CONSIGNE ÉCRITE A:
D'après la prédication sur Ésaïe 56:7, pourquoi le verbe ikaré n'est-il pas à proprement parler un futur ? Répondez en une à trois phrases.
CONSIGNE ÉCRITE B:
Reprenez la prédication sur Ésaïe 56:7 juste après sa dernière phrase.

TEXTE FOURNI:
Poitiers, 14 août 2005

Esaïe 56:1-8
Romains 11:13-32
Matthieu 15:21-28

Chers frères et soeurs en Christ,

De ces trois textes qui nous étaient proposés ce matin, je n'ai retenu qu'un morceau de phrase, un morceau de verset, cinq mots dans le texte original, la fin du verset 7 du chapitre 56 du livre d'Esaïe.

Une des versions françaises donne : Car ma maison sera appelée une maison de prière pour tous les peuples.
Je vais reprendre les cinq mots qui constituent l'original hébreu :

Ki : Car. C'est un mot de liaison dans un raisonnement. Il introduit un point de départ, ou une conclusion, ou une condition.

Béti : ma maison. Le mot qui correspond à maison, que l'on retrouve dans Bethléem ou Béthel, et qui désigne bien sûr la maison, le bâtiment, le logement, mais aussi ceux qui l'habitent, la famille au sens étroit ou large, ou même très large. Le mot se termine tout simplement par le suffixe du possessif, première personne. Donc : bét = maison, béti = ma maison

Bét-tefila : maison de prière. Un mot composé comme en comporte beaucoup l'hébreu. Maison, j'en ai déjà parlé, et prière, intercession, intervention, invocation, supplication. Donc bét = maison, tefila = prière, bét-tefila = maison de prière

Ikaré : sera appelé. C'est en fait un peu plus compliqué. C'est donc le verbe de cette phrase.
Il est à une forme qui revient à notre passif, à peu près, d'où la forme passive de la traduction.
La racine kara' est celle qui signifie : appeler, mais aussi crier, inviter, proclamer, convoquer, nommer, et en plus lire. C'est la même racine que dans le mot arabe qui a donné Coran. Il y a un homonyme qui signifie rencontrer, mais il n'a jamais été retenu par les traducteurs. Voyons maintenant le temps grammatical, qui est indiqué par les voyelles utilisées avec les consonnes de la racine. J'ai déjà dit qu'il s'agit ici d'un passif, mais qui peut parfois correspondre à une forme réfléchie. Et le temps donc est celui dit de l'inaccompli. Ce n'est donc pas à proprement parlé un futur, même si c'est cette forme que l'hébreu moderne utilise pour le futur. En fait il marque une action qui n'est pas achevée, qui se prolonge, qui se répète, qui dure.

Le-kol-ha'amim : pour tous les peuples. Le mot 'am est celui qui désigne un peuple, par exemple le peuple d'Israël. On retrouve par exemple ce mot, avec le possessif première personne et la négation dans le nom d'un des fils d'Osée : Lo-'ami. Dans notre verset le mot est au pluriel, 'amim, et avec l'article défini, ha'amim. Kol est le mot qui veut dire tout, chaque, tous, complet. Enfin, comme préfixe supplémentaire avant l'article, avant l'adjectif kol, il y a la préposition le, qui indique la direction, mais aussi le but, l'objectif. Donc : Le = pour, kol = tous, ha = les, 'amim = peuples, au pluriel, le-kol-ha'amim = pour tous les peuples.

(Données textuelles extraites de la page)
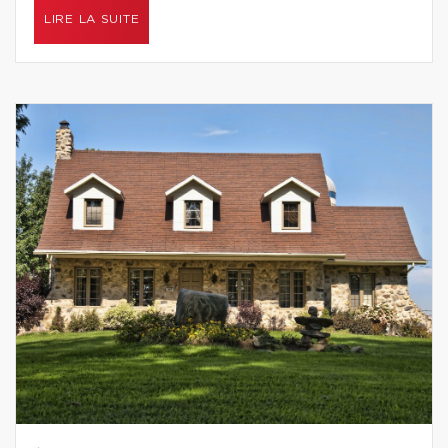
LIRE LA SUITE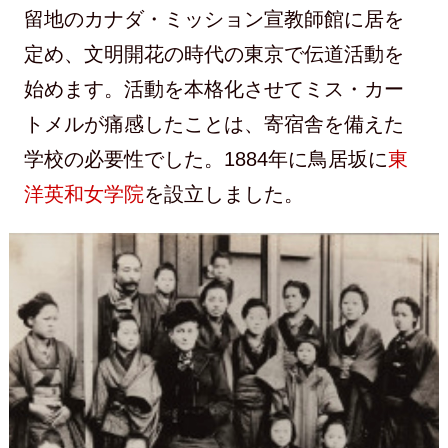
留地のカナダ・ミッション宣教師館に居を
定め、文明開花の時代の東京で伝道活動を
始めます。活動を本格化させてミス・カー
トメルが痛感したことは、寄宿舎を備えた
学校の必要性でした。1884年に鳥居坂に
東
洋英和女学院
を設立しました。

RÉPONSE ÉCRITE A:
Le verbe ikaré est à l'inaccompli. Ce temps n'est pas à proprement parler un futur, même si l'hébreu moderne emploie cette forme pour le futur. Il marque une action qui n'est pas achevée, qui se prolonge, qui se répète, qui dure.

RÉPONSE ÉCRITE B:
Vous pouvez vous rendre compte de la complexité de la traduction. Dans ce cas il s'agit pour nous de passer d'une langue sémitique à une langue indo-européenne, ce qui ne simplifie pas la tâche, mais la difficulté reste la même à l'intérieur de la même famille de langues.

Et en plus, traduire n'est qu'une partie de ce qui est demandé pour un texte biblique. Il reste à l'interpréter et à le prêcher. Et c'est un labeur sans fin, sur lequel se sont penchés de nombreux commentateurs et prédicateurs depuis l'époque des textes jusqu'à maintenant. Rappelez-vous simplement Jésus ou Paul commentant les rouleaux dans les synagogues.

Voyons donc un peu ce qu'on peut retenir des ces quelques mots :

Car : C'est un noeud de raisonnement. Il indique un point de départ, un élément de base, une assertion sur laquelle s'appuyer. Il s'agit d'un point de consensus, d'un fondement de la théologie, de quelque chose pour construire une argumentation. La portion de phrase qui suit est donc essentielle. Et elle l'est. Elle est même pour moi une sorte de résumé de l'Evangile, en cinq mots, un ordre de mission pour l'Eglise et le croyant.

Ma maison : la maison de Dieu. C'est celle que Dieu construit : si l'Eternel ne construit la maison, ceux qui la bâtissent bâtissent en vain dit le psaume. C'est bien sûr le temple de Jérusalem. Mais ce temple a cessé d'être, mais pas cette parole. La maison de Dieu c'est aussi son peuple. La maison de Dieu, c'est aussi Jésus lui-même. Rappelez-vous du temple de son corps rebâti en trois jours. La maison de Dieu, c'est aussi l'ensemble des croyants, c'est aussi l'Eglise. Vous êtes le temple de Dieu. Cela peut être aussi, mais très accessoirement, ce lieu où nous nous retrouvons. La maison de Dieu, c'est donc tout cela, mais cela reste surtout la maison de Dieu, la sienne, celle dont lui seul peut dire : ma maison.

Une maison de prière : l'endroit où se tient la prière, l'intercession, la supplication, mais aussi l'invocation, l'adoration. Cette maison de Dieu, le l'emplacement ou les personnes, est un lieu de prière, est un espace tourné vers Dieu, où on s'adresse à lui. C'est un des rôles essentiels de l'Eglise, des croyants ensemble et individuellement, que d'être un lieu de prière, d'invocation, de louange, de culte. C'est une des fonctions essentielles de l'Eglise que de se tourner vers Dieu pour le prier, et pour lui rendre gloire. Oui, le culte, en tant que culte rendu à Dieu, est une des tâches de l'Eglise, des croyants, que nul autre ne peut remplir. C'est cela notre sacerdoce universel, à nous tous.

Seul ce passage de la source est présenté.